Cuando el encargado de pompas fúnebres, en casa, nos pidió que eligiéramos un traje para mi padre, yo le dije a mi hermano:
—¿Un traje? Como si fuera a la oficina. No, nada de trajes. No tiene sentido.
Dije que había que enterrarlo envuelto en un sudario, pensando que así era como fueron enterrados sus padres, que así era como se enterraba tradicionalmente a los judíos. Pero, mientras lo decía, se me ocurrió que quizá el sudario careciera también de sentido: mi padre no era ortodoxo, ni sus hijos eran religiosos, desde ningún punto de vista; y podía ser que todo ello incidiera en lo pretenciosamente literario, por no decir en una especie de histeria gazmoña. Me di cuenta de hasta qué punto resultaría estrafalario, y poco apropiado a su persona, el hecho de amortajar en un sudario a un hijo de este planeta urbanizado, que trabajaba en una compañía de seguros, como mi padre, a un hombre de una pieza, que vivió permanentemente anclado en la cotidianeidad –aunque ello no me impedía comprender, al mismo tiempo, que ésa era la idea.

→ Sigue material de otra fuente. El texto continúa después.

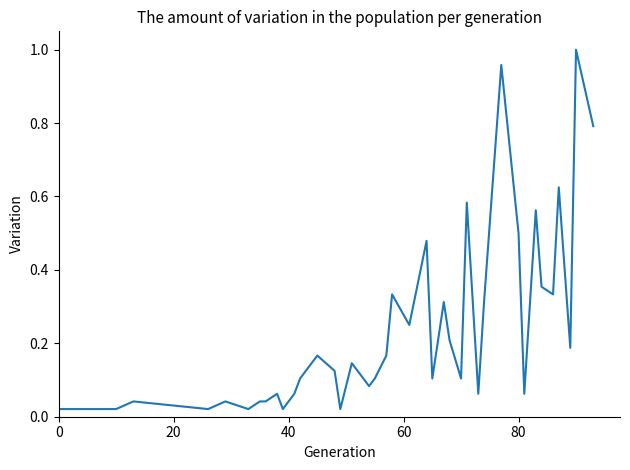

Does the chart have visible grid lines?

No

Pero, como nadie se me opuso, ni yo tuve el valor de decir que lo enterráramos desnudo, utilizamos el sudario de nuestros antepasados para envolver su cuerpo.
Luego, una noche, más o menos seis semanas después, a eso de las cuatro de la madrugada, se me presentó con un sudario de capucha, para reprocharme:
—Debería haber llevado traje. Te equivocaste.
Philip Roth, Patrimonio, Seix Barral, Barcelona, 2004.